Layout Reference

BLayout, SLayout, Fractal Layout, GlobalTensor Layout, and Compact Mode are the canonical PTO layout references. For programming-model context and valid-region semantics, see Tiles and Valid Regions.

Two Layout Dimensions

PTO layouts operate at two levels:

  1. GlobalTensor Layout — how the GlobalTensor (GM view) is laid out in off-chip memory. This is the Layout::ND / Layout::DN / Layout::NZ template parameter on GlobalTensor.
  2. Tile Layout — how the tile buffer (UB or TRF) is organized internally. This is the combination of BLayout, SLayout, and Fractal on a Tile<...>.

These two levels must be compatible when a GlobalTensor is loaded into a tile via TLOAD, and when a tile is stored to a GlobalTensor via TSTORE.

GlobalTensor Layout (GM View)

The GlobalTensor is a view over off-chip GM. Its layout parameter determines the stride pattern in GM:

Layout Stride Pattern Description Use Case
Layout::ND Row-major, C-contiguous stride[R] = Cols, stride[W] = Cols*Width, ... Standard row-major tensors
Layout::DN Column-major, Fortran-contiguous stride[C] = Rows, stride[R] = Rows*Col, ... Column-major tensors
Layout::NZ Row-major fractal (Z-order) GM data is stored in Z-order for fractal tile compatibility A5 matmul LHS with NZ layout

The GM layout must be compatible with the tile's internal layout during TLOAD/TSTORE. The compatibility rules are documented on the TLOAD and TSTORE instruction pages.

Block Layout (BLayout)

BLayout describes the in-memory stride between adjacent elements along the row and column axes within a tile buffer. It is the tile's storage order — the order in which element data is laid out in the local tile buffer selected by the tile role. For TileType::Vec, that local tile buffer is the hardware Unified Buffer.

Values

BLayout Row-Direction Stride Col-Direction Stride Mental Model
RowMajor Cols (elements per row) 1 (contiguous) C/C++/PyTorch convention
ColMajor 1 (strided) Rows (elements per column) Fortran/Julia convention

For a RowMajor tile of shape (R, C), element (r, c) is at byte offset:

\[ \mathrm{offset}(r, c) = (r \times C + c) \times \mathrm{sizeof(DType)} \]

For a ColMajor tile of shape (R, C):

\[ \mathrm{offset}(r, c) = (c \times R + r) \times \mathrm{sizeof(DType)} \]

Usage

RowMajor is the default for most operations. ColMajor is accepted by a subset of operations on A5; consult per-op Target-Profile Restrictions.

#####

Work to complete —
1. From the layout reference, write out everything from "The GlobalTensor is" down to "Block Layout (BLayout)".
2. In the layout reference, which hardware buffer serves as the local tile buffer for TileType::Vec?

Data segment —

#####

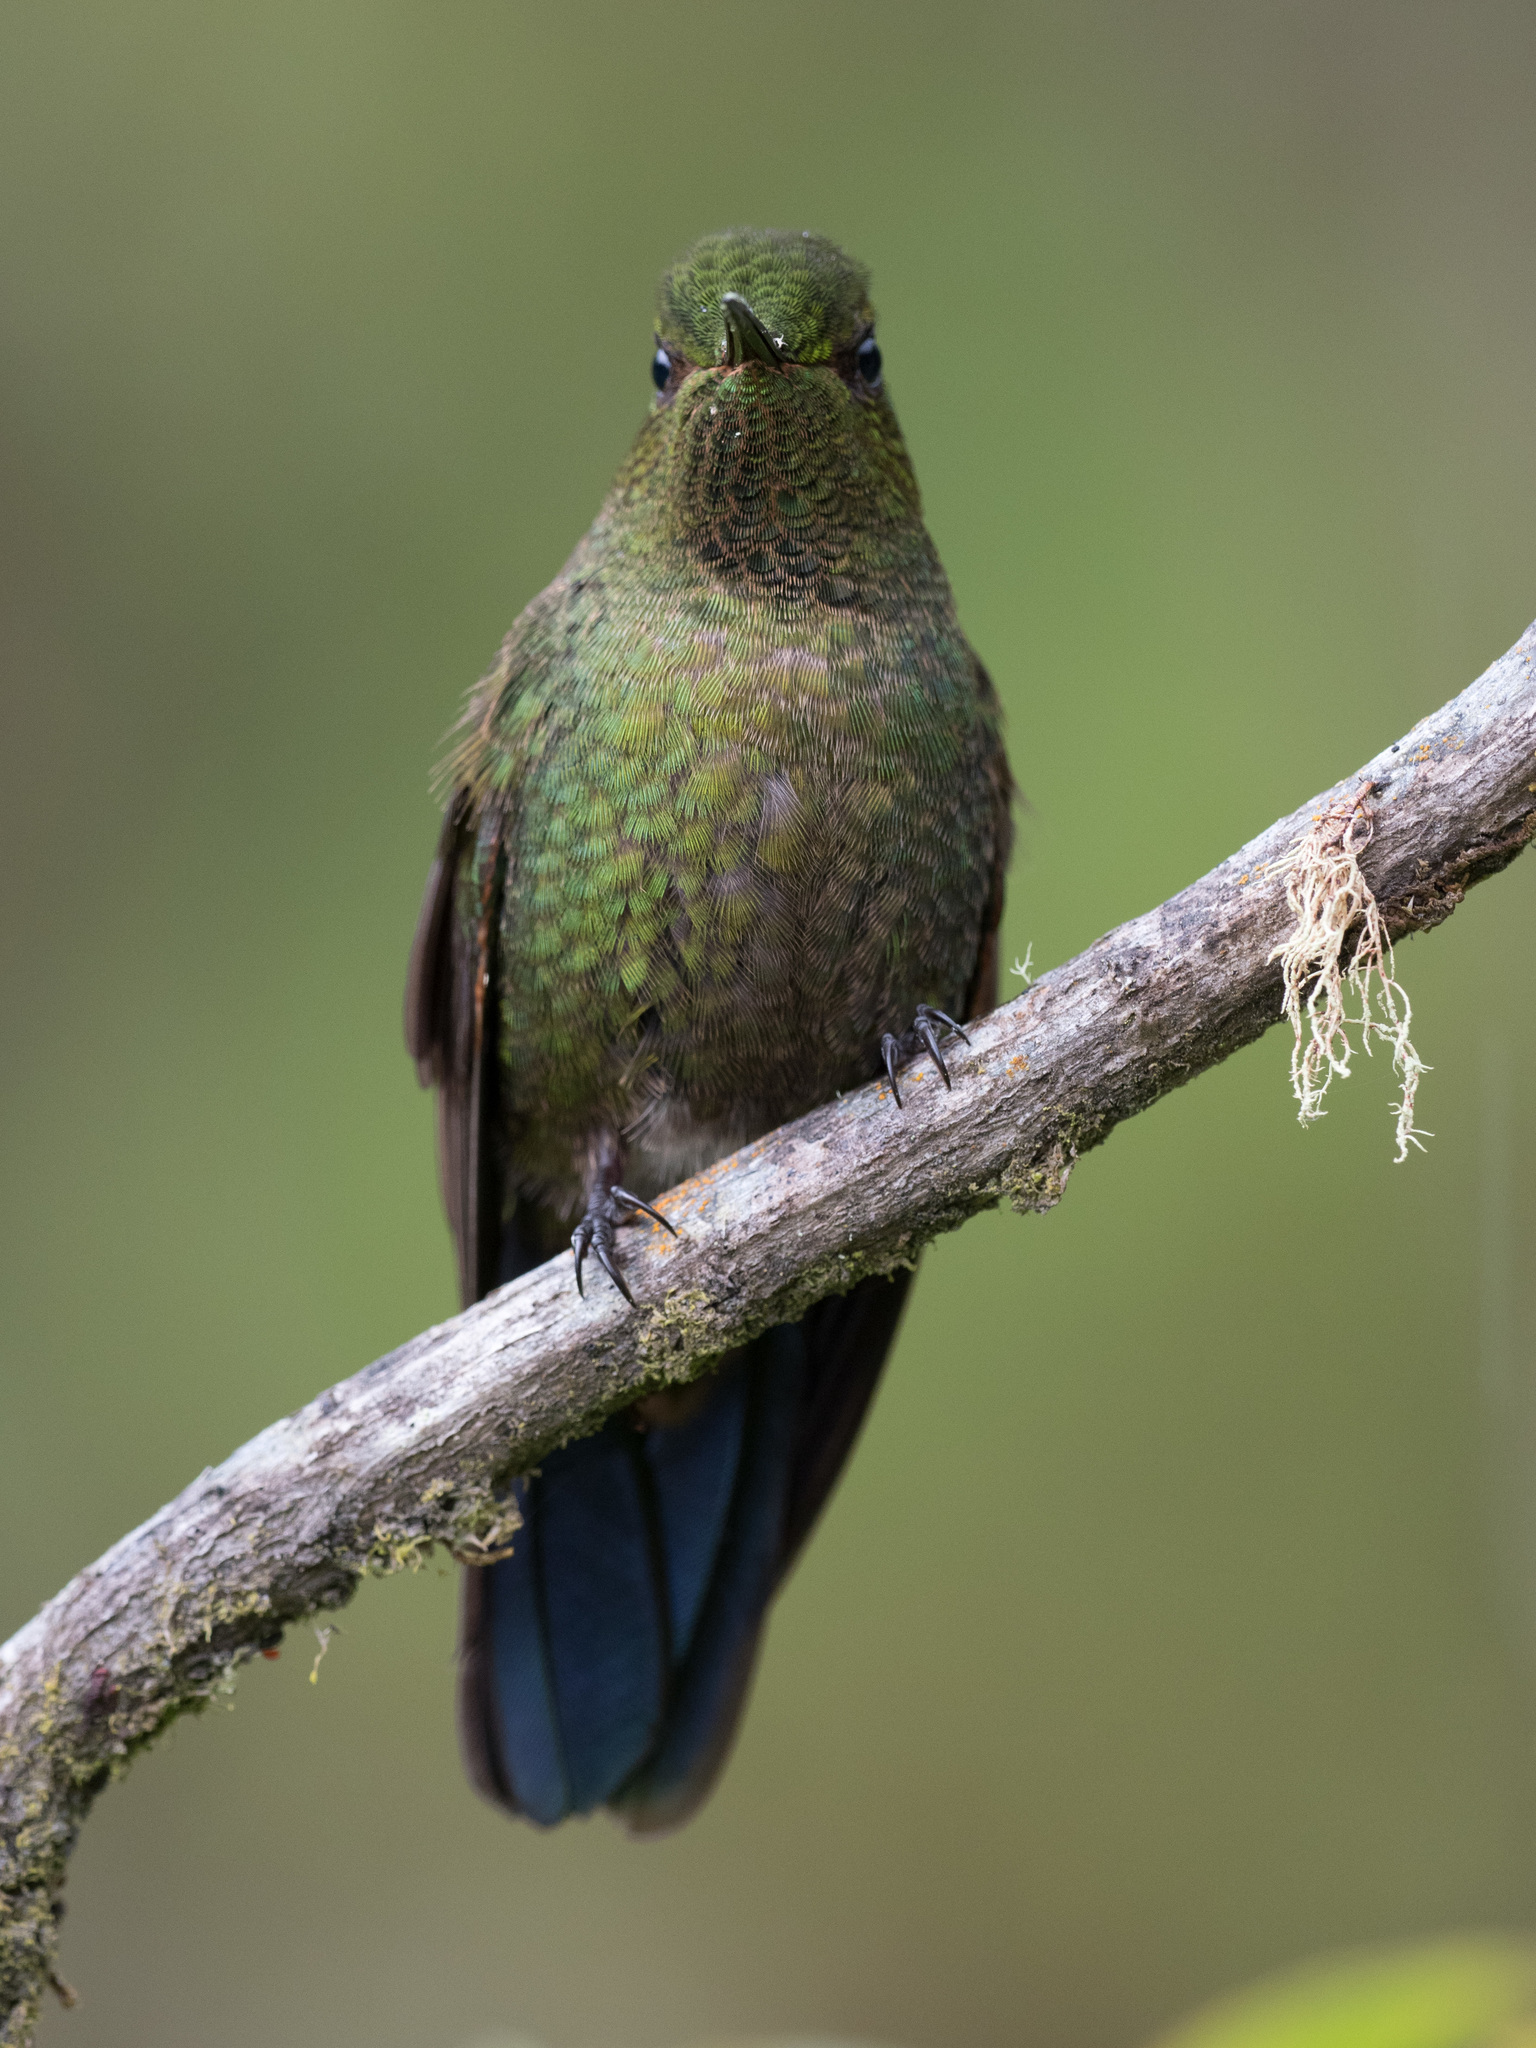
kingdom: Animalia
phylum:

#####

Responses —
1.
The GlobalTensor is a view over off-chip GM. Its layout parameter determines the stride pattern in GM:

Layout Stride Pattern Description Use Case
Layout::ND Row-major, C-contiguous stride[R] = Cols, stride[W] = Cols*Width, ... Standard row-major tensors
Layout::DN Column-major, Fortran-contiguous stride[C] = Rows, stride[R] = Rows*Col, ... Column-major tensors
Layout::NZ Row-major fractal (Z-order) GM data is stored in Z-order for fractal tile compatibility A5 matmul LHS with NZ layout

The GM layout must be compatible with the tile's internal layout during TLOAD/TSTORE. The compatibility rules are documented on the TLOAD and TSTORE instruction pages.

Block Layout (BLayout)

2. The hardware Unified Buffer.